The lemmings workflow

A representation of the workflow structure is depicted in the image.

It is essentially a conditional loop with 7 methods (indicated in blue) over which the user has full control.

The methods

are Python functions in which the user has total liberty to perform actions of interest. They are defined at different positions within the workflow’s loop. Two of these methods must return a boolean (see sketch) in order to evolve through the loop choices. Not all methods have to be used.

The actual definition of the workflow and its methods will be detailed in ANOTHER POST?

A spawn job (or child process) is set up after the prior_to_job() method and is the starting point of the “inner loop” within the workflow.

The workflow interacts with the hpc’s job sheduler between the prepare_run() and the check_on_end() methods.
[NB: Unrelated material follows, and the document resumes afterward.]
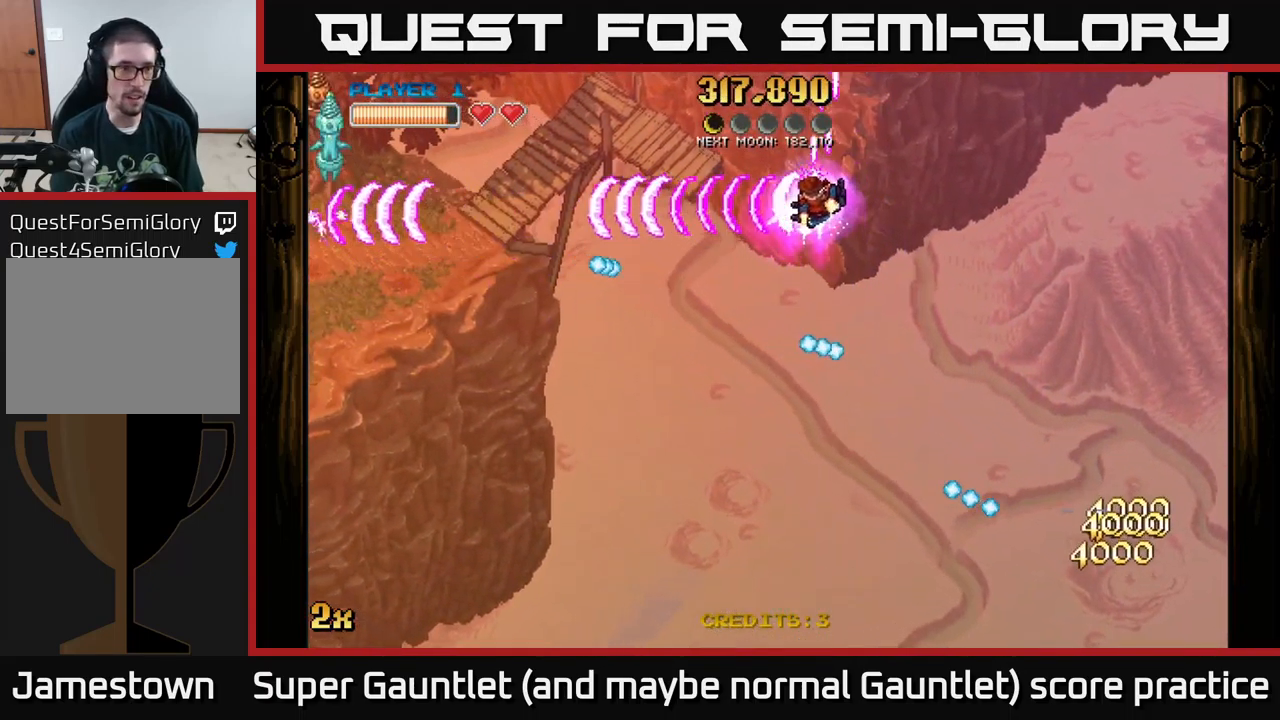
{"buttons": ["A"], "left_stick": "down-left", "right_stick": "center", "events": [[450, "left_stick", "down-left"]]}
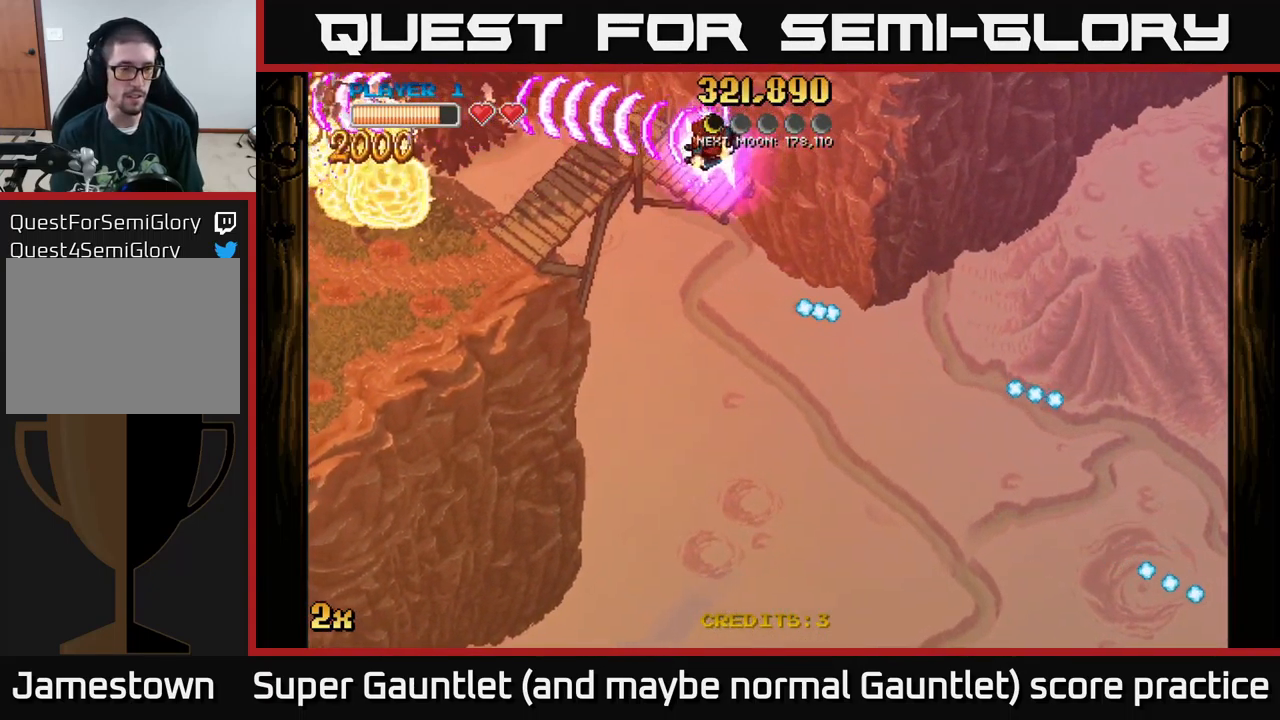
{"buttons": ["A"], "left_stick": "left", "right_stick": "center", "events": [[467, "left_stick", "left"]]}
The interaction consists of the submission of two batch files, a batch_job and a batch_pjob, which is automatically generated by lemmings.

Note: it is possible for “expert users” to take over the specification of these batch files.

That’s all well and good, but how do we break the loop?

By default the maximum allowed CPU time, a required input of lemmings, will be the decisive parameter if no explicit control is taken by the user in the check_on_end() method.

The intend of lemmings is, however, that the user takes control by specyfing one (or multiple) conditions that have to be met in order to stop the simulation. The maximum allowed CPU time will still remain a decisive parameter on top of the user specified one(s).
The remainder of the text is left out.